Ella se echó a reír también.
– Y yo te estaba maldiciendo mientras tanto. Creí que no te gustaba como mujer.
– ¿Cómo has podido pensar eso?
– Creía que la primera noche iba a ser una cena romántica a la luz de las velas y que me ibas a dar rosas rojas -respondió Jane con algo de indignación-. A Sarah le has dado rosas rojas.
Gil rió con ternura.
– Un día te daré una rosa roja, sólo una. Será una rosa perfecta y la recibirás de forma inesperada.
– Mmmm, me encantan los misterios. Cuéntame más.

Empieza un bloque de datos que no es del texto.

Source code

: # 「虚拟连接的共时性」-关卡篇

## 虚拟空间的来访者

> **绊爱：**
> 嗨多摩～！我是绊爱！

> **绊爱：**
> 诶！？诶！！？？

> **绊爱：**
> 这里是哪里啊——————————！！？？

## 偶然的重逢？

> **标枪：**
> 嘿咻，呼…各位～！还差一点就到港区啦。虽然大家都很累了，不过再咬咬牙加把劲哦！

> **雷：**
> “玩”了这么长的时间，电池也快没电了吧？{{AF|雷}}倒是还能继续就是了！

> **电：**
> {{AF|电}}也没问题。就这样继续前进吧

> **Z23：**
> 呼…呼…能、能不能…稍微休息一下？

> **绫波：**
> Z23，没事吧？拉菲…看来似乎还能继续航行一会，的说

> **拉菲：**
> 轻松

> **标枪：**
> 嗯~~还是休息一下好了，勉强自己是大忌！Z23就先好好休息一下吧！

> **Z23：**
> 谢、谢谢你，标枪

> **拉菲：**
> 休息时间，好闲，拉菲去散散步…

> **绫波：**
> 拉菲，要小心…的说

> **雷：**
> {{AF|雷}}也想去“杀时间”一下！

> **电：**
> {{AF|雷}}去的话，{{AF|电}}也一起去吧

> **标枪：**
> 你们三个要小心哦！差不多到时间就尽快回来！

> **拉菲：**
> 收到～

– Si te contase más no sería un misterio -respondió él.
– Quiero saberlo.
Gil le mordisqueó el lóbulo de la oreja.
– No.
– Pero Gil… Si sigues haciendo eso…
– ¿Sí? -murmuró él-. ¿Si sigo haciendo esto, qué?
– Pues que… que…
Jane lo abrazó y no hubo más palabras.
A la mañana siguiente, David mandó un tractor para que sacase la caravana del barro. El sol había salido y, cuando llegó la hora de la fiesta, la tormenta no era más que un recuerdo.
Los fuegos fueron un éxito. Los niños gritaron, aplaudieron y se divirtieron con locura. La hija de David declaró que aquello era mucho mejor que un payaso. Gil y Jane pasaron otra noche en casa de la familia Shaw y se marcharon a la mañana siguiente.
En la costa, un amable agricultor les dejó aparcar la caravana en sus tierras, junto a un arroyo. Había una feria en la playa y fueron para conmemorar su primera noche juntos. Compraron manzanas cubiertas con caramelo y dos sombreros de feria, ganaron unos muñecos y se rieron. Gil insistió en acercarse a un puesto que tenía unos patos de plástico que flotaban en el agua describiendo un círculo. Consiguió dar a tres que tenían el mismo número y el dueño de la caseta le dijo que había ganado un premio, pero de los más baratos.
– Otro juguete no -le rogó Jane-. Ya tenemos un conejo, un gorila, un cordero, una serpiente y otra cosa que no sé lo que es.
– De acuerdo, déme eso -Gil señaló un cartón pequeño con un anillo de plástico pegado al cartón.
Con gesto solemne, agarró el anillo y se lo puso a Jane en el dedo anular de la mano derecha.
– Y pensar que llegaste a dudar de mis intenciones… -dijo él.
Entonces, antes de que Jane pudiera ver en su rostro lo que había querido decir, Gil añadió:
– Y ahora, vamos a probar ese líquido verde diabólico que todos los niños de aquí parecen estar bebiendo.
Y bebieron el líquido verde diabólico y comieron palomitas de maíz. Por fin, fueron a la caravana e hicieron el amor felices mientras Perry destrozaba los juguetes que estaban esparcidos por el suelo.
Al día siguiente, se quedaron donde estaban y comieron junto al río. Gil apoyó la espalda en el tronco de un árbol y dejó que el sol le calentase el pecho desnudo.